TL;DR Summary: does a photon lose energy when it is refracted?

No.

It's not ideal to treat a photon as both a wave and particle at the same time. Nevertheless, for the purpose of explanation, consider this.

A photon moves from a vacuum into some medium. With the usual symbols...

During refraction, $f$ doesn’t change, as already nicely explained in Post #2 by @Ibix.

A photon’s energy is given by $E=hf$. That’s a fundamental relationship. Since $f$ doesn’t change, neither does $E$.

$v_m$ is the speed of propagation in the medium and $\lambda_m$ is the wavelength in the medium.

$f = \frac {v_m}{\lambda_m}$. On entering the medium, both speed and wavelength decrease by the same factor. $E = hf = \frac {hv_m}{\lambda_m}$, unchanged.

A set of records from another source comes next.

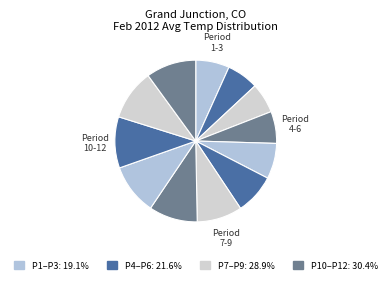

How many segments does this pie chart have?

12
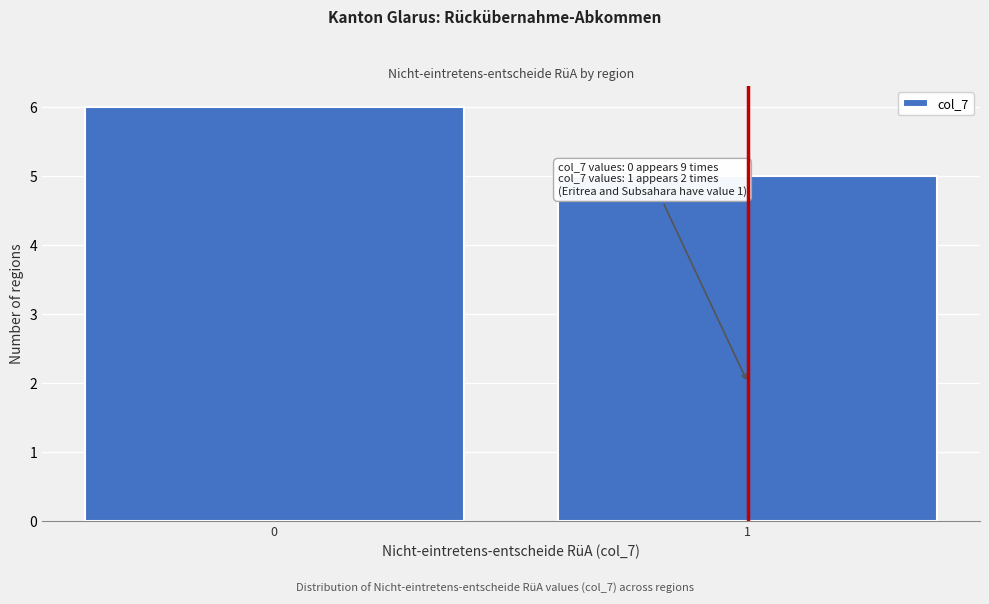

Reading right to left, transcribe all the data shown in this chart.

5	6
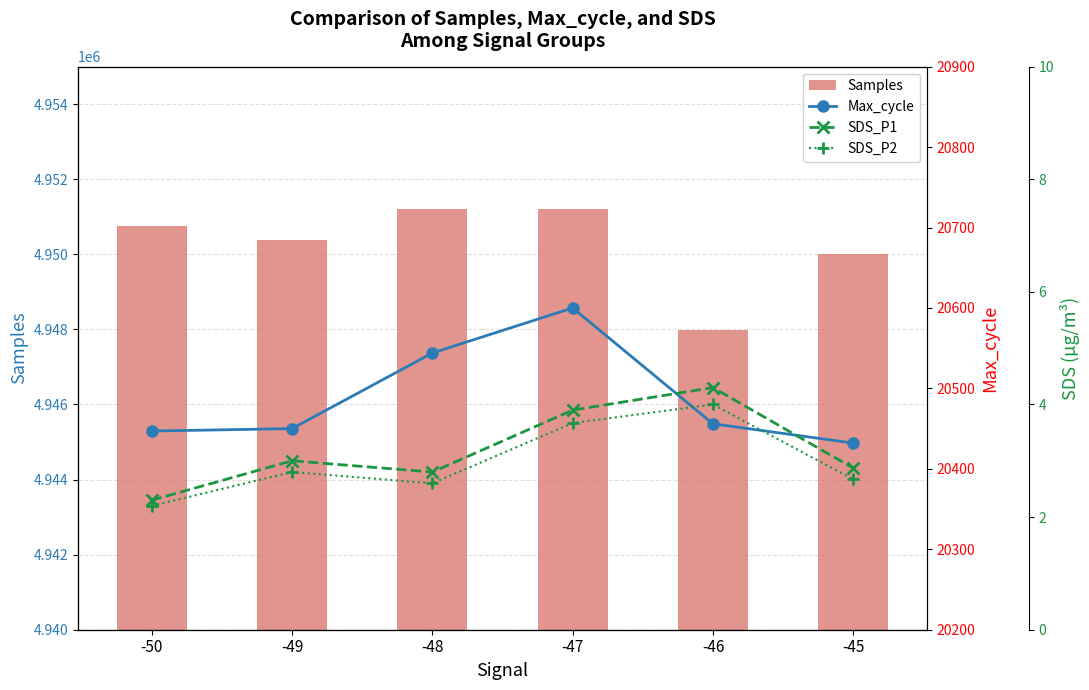

Reading left to right, list all the values displayed in this chart.

Samples: 4950746.0	4950386.0	4951218.0	4951202.0	4947985.0	4950017.0
Max_cycle: 20447.0	20450.0	20544.0	20600.0	20456.0	20432.0
SDS_P1: 2.3	3.0	2.8	3.9	4.3	2.9
SDS_P2: 2.2	2.8	2.6	3.7	4.0	2.7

The relationship $E = \frac {hc}{\lambda}$ is true for EM radiation in a vacuum (or approximately true when $v_m \approx c$).

[Minor edit.]

 

[tech99]

I feel that some of the energy of the wave when in the medium is being carried by the motion of electrons and their accompanying fields.

 

[Steve4Physics]

I feel that some of the energy of the wave when in the medium is being carried by the motion of electrons and their accompanying fields.

I agree. My Post #8 explanation is (overly?) simplistic - but may be adequate to answer the OP’s question.

In a crude model. photons pass through a refracting medium. In an improved model, ‘polaritons’ are transmitted through the medium. Polaritons - quasiparticles - incorporate the (oscillating) fields of the medium’s charges.

But my knowledge of QED is somewhat (very!) limited, so that may not be an adequate description.

 

[tech99]

If the two waves are to be a single quasi-particle, that seems to imply that they travel at the same speed.

 

[Steve4Physics]

If the two waves are to be a single quasi-particle, that seems to imply that they travel at the same speed.

Depends what is meant by a 'polariton' I guess. E.g. see this old thread: https://www.physicsforums.com/threads/are-polaritons-simply-photons-propagating-in-medium.653925/

 

[sophiecentaur]

Don't mix up energy and momentum- momentum is a vector, for example. In an elastic collision, changing the direction of propagation requires a change in momentum but no change in energy.

This is true but it's hard to predict what will happen in a collsion if you don't consider momentum. The change in momentum of the photon will affect the momentum of the material. Energy change won't (?) give you the change in direction.
Refraction is a wave phenomenon and 'collision' ideas don't easily help to describe what happens on exit. There is nearly always some energy loss in interaction with a substance. A notable exception is the 'elastic collision' when a phootn strikes a tightly bound metal nucleus in the Mossbauer effect when the frequency change is 'zero'. That just adds confusion to the student of classical optics.

 

[Andy Resnick]

This is true but it's hard to predict what will happen in a collsion if you don't consider momentum. The change in momentum of the photon will affect the momentum of the material. Energy change won't (?) give you the change in direction.
Refraction is a wave phenomenon and 'collision' ideas don't easily help to describe what happens on exit. There is nearly always some energy loss in interaction with a substance. A notable exception is the 'elastic collision' when a phootn strikes a tightly bound metal nucleus in the Mossbauer effect when the frequency change is 'zero'. That just adds confusion to the student of classical optics.

I think this is making the situation too complex: light reflecting off a mirror is an example of an elastic collision, for example.